The effects of fish cannery discharge (FCD) on bacteria in marine coastal sediments were investigated. Redox potentials were measured, and granulometry was determined by wet ASTM sieving, and with the Sedigraph method. Prokaryotic abundance (PA) was determined by epifluorescence microscopy (DAPI staining), and faecal indicator bacteria (FIB) enumerated with the multiple test tube and most probable number method. Total lipids were determined gravimetrically, and sterols analysed by GC/MSD. Bacterial community composition was determined after total DNA isolation, Illumina MiSeq amplification, and SILVAngs processing pipeline.

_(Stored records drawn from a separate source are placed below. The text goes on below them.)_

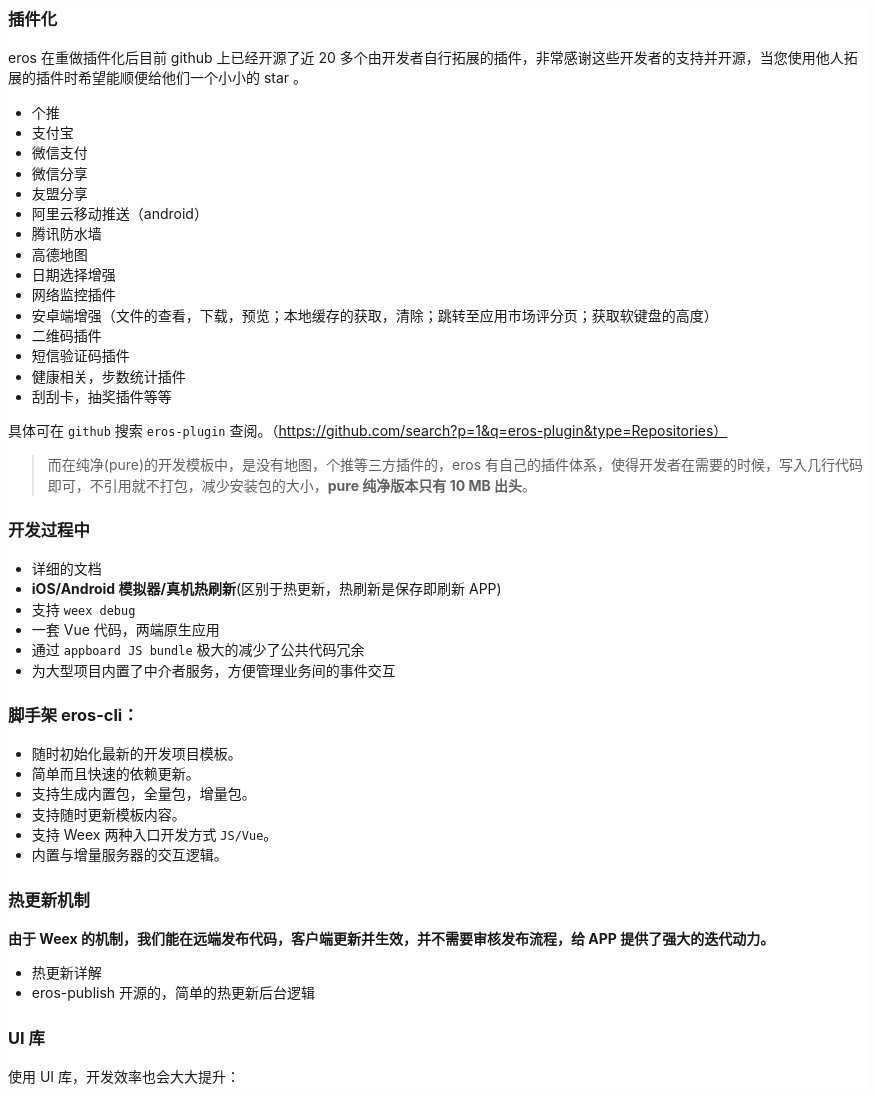 ### 插件化

eros 在重做插件化后目前 github 上已经开源了近 20 多个由开发者自行拓展的插件，非常感谢这些开发者的支持并开源，当您使用他人拓展的插件时希望能顺便给他们一个小小的 star 。

-   个推
-   支付宝
-   微信支付
-   微信分享
-   友盟分享
-   阿里云移动推送（android）
-   腾讯防水墙
-   高德地图
-   日期选择增强
-   网络监控插件
-   安卓端增强（文件的查看，下载，预览；本地缓存的获取，清除；跳转至应用市场评分页；获取软键盘的高度）
-   二维码插件
-   短信验证码插件
-   健康相关，步数统计插件
-   刮刮卡，抽奖插件等等

具体可在 `github` 搜索 `eros-plugin` 查阅。（https://github.com/search?p=1&q=eros-plugin&type=Repositories）

> 而在纯净(pure)的开发模板中，是没有地图，个推等三方插件的，eros 有自己的插件体系，使得开发者在需要的时候，写入几行代码即可，不引用就不打包，减少安装包的大小，**pure 纯净版本只有 10 MB 出头**。

### 开发过程中

-   详细的文档
-   **iOS/Android 模拟器/真机热刷新**(区别于热更新，热刷新是保存即刷新 APP)
-   支持 `weex debug`
-   一套 Vue 代码，两端原生应用
-   通过 `appboard JS bundle` 极大的减少了公共代码冗余
-   为大型项目内置了中介者服务，方便管理业务间的事件交互

### 脚手架 eros-cli：

-   随时初始化最新的开发项目模板。
-   简单而且快速的依赖更新。
-   支持生成内置包，全量包，增量包。
-   支持随时更新模板内容。
-   支持 Weex 两种入口开发方式 `JS/Vue`。
-   内置与增量服务器的交互逻辑。

### 热更新机制

**由于 Weex 的机制，我们能在远端发布代码，客户端更新并生效，并不需要审核发布流程，给 APP 提供了强大的迭代动力。**

-   热更新详解
-   eros-publish 开源的，简单的热更新后台逻辑

### UI 库

使用 UI 库，开发效率也会大大提升：
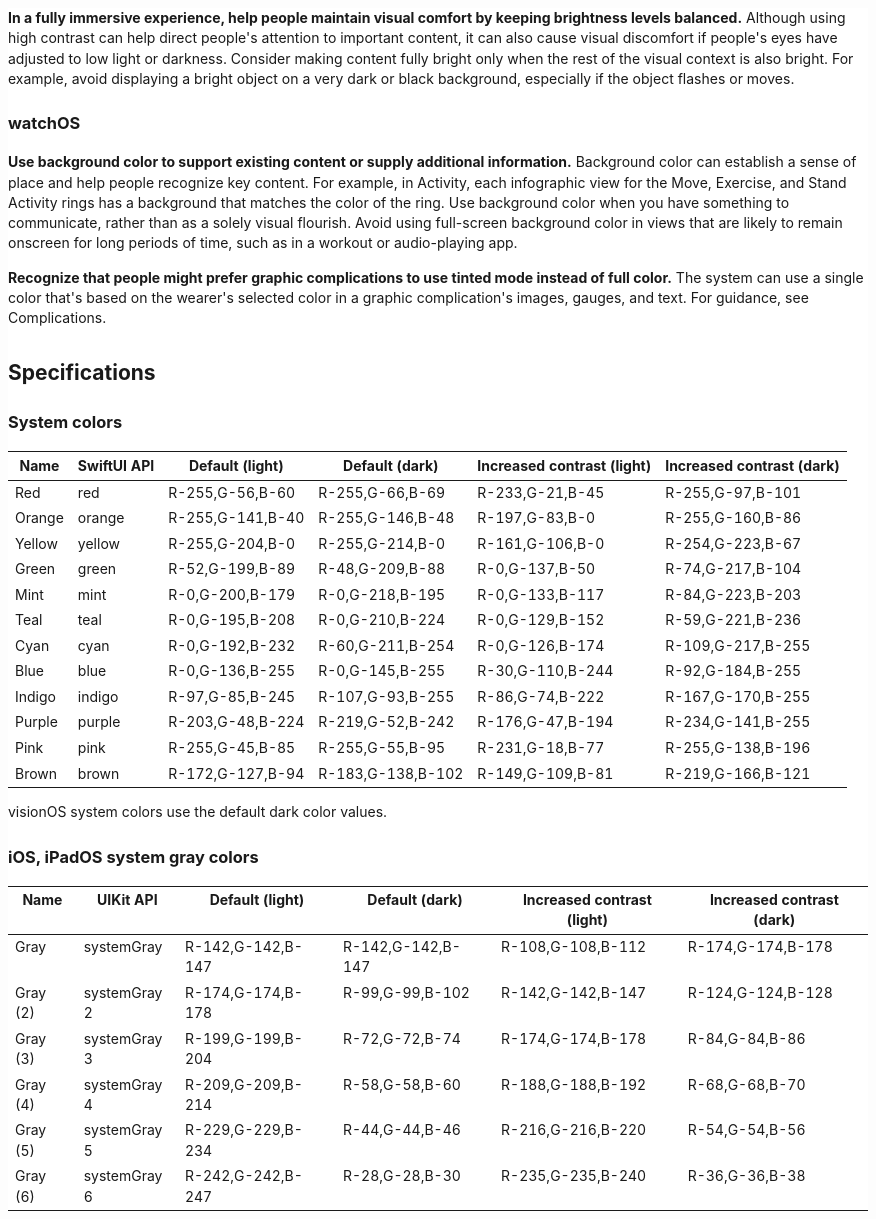 **In a fully immersive experience, help people maintain visual comfort by keeping brightness levels balanced.** Although using high contrast can help direct people's attention to important content, it can also cause visual discomfort if people's eyes have adjusted to low light or darkness. Consider making content fully bright only when the rest of the visual context is also bright. For example, avoid displaying a bright object on a very dark or black background, especially if the object flashes or moves.

### watchOS

**Use background color to support existing content or supply additional information.** Background color can establish a sense of place and help people recognize key content. For example, in Activity, each infographic view for the Move, Exercise, and Stand Activity rings has a background that matches the color of the ring. Use background color when you have something to communicate, rather than as a solely visual flourish. Avoid using full-screen background color in views that are likely to remain onscreen for long periods of time, such as in a workout or audio-playing app.

**Recognize that people might prefer graphic complications to use tinted mode instead of full color.** The system can use a single color that's based on the wearer's selected color in a graphic complication's images, gauges, and text. For guidance, see Complications.

## Specifications

### System colors

| Name   | SwiftUI API | Default (light)  | Default (dark)    | Increased contrast (light) | Increased contrast (dark) |
| ------ | ----------- | ---------------- | ----------------- | -------------------------- | ------------------------- |
| Red    | red         | R-255,G-56,B-60  | R-255,G-66,B-69   | R-233,G-21,B-45            | R-255,G-97,B-101          |
| Orange | orange      | R-255,G-141,B-40 | R-255,G-146,B-48  | R-197,G-83,B-0             | R-255,G-160,B-86          |
| Yellow | yellow      | R-255,G-204,B-0  | R-255,G-214,B-0   | R-161,G-106,B-0            | R-254,G-223,B-67          |
| Green  | green       | R-52,G-199,B-89  | R-48,G-209,B-88   | R-0,G-137,B-50             | R-74,G-217,B-104          |
| Mint   | mint        | R-0,G-200,B-179  | R-0,G-218,B-195   | R-0,G-133,B-117            | R-84,G-223,B-203          |
| Teal   | teal        | R-0,G-195,B-208  | R-0,G-210,B-224   | R-0,G-129,B-152            | R-59,G-221,B-236          |
| Cyan   | cyan        | R-0,G-192,B-232  | R-60,G-211,B-254  | R-0,G-126,B-174            | R-109,G-217,B-255         |
| Blue   | blue        | R-0,G-136,B-255  | R-0,G-145,B-255   | R-30,G-110,B-244           | R-92,G-184,B-255          |
| Indigo | indigo      | R-97,G-85,B-245  | R-107,G-93,B-255  | R-86,G-74,B-222            | R-167,G-170,B-255         |
| Purple | purple      | R-203,G-48,B-224 | R-219,G-52,B-242  | R-176,G-47,B-194           | R-234,G-141,B-255         |
| Pink   | pink        | R-255,G-45,B-85  | R-255,G-55,B-95   | R-231,G-18,B-77            | R-255,G-138,B-196         |
| Brown  | brown       | R-172,G-127,B-94 | R-183,G-138,B-102 | R-149,G-109,B-81           | R-219,G-166,B-121         |

visionOS system colors use the default dark color values.

### iOS, iPadOS system gray colors

| Name     | UIKit API   | Default (light)   | Default (dark)    | Increased contrast (light) | Increased contrast (dark) |
| -------- | ----------- | ----------------- | ----------------- | -------------------------- | ------------------------- |
| Gray     | systemGray  | R-142,G-142,B-147 | R-142,G-142,B-147 | R-108,G-108,B-112          | R-174,G-174,B-178         |
| Gray (2) | systemGray2 | R-174,G-174,B-178 | R-99,G-99,B-102   | R-142,G-142,B-147          | R-124,G-124,B-128         |
| Gray (3) | systemGray3 | R-199,G-199,B-204 | R-72,G-72,B-74    | R-174,G-174,B-178          | R-84,G-84,B-86            |
| Gray (4) | systemGray4 | R-209,G-209,B-214 | R-58,G-58,B-60    | R-188,G-188,B-192          | R-68,G-68,B-70            |
| Gray (5) | systemGray5 | R-229,G-229,B-234 | R-44,G-44,B-46    | R-216,G-216,B-220          | R-54,G-54,B-56            |
| Gray (6) | systemGray6 | R-242,G-242,B-247 | R-28,G-28,B-30    | R-235,G-235,B-240          | R-36,G-36,B-38            |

The FCD was rich in lipids, heterotrophic prokaryotes and FIB. The bacterial community of the FCD was dominated by Firmicutes
and many potentially pathogenic bacteria. Highly porosusgravelly sands clogged with fish remains transitioned to less permeable sandy muds away from the FCD. All sediments were anoxic with extremely negative potentials around the outfall. High surface PA and FIB spread 300 m from the outfall. Gammaproteobacteria
appeared in all sediments. Sulfurovum
characterized the most polluted locations where gammaproteobacterial Woeseiaceae/JTB255 marine benthic group declined. Gammaproteobacteria
characterized surface sediments, while Chloroflexi
prevailed in deeper layers. The FCD enriched sediments in lipids and allochthonous bacteria degrading sanitary quality, lowering the permeability, redox potential, and bacterial diversity.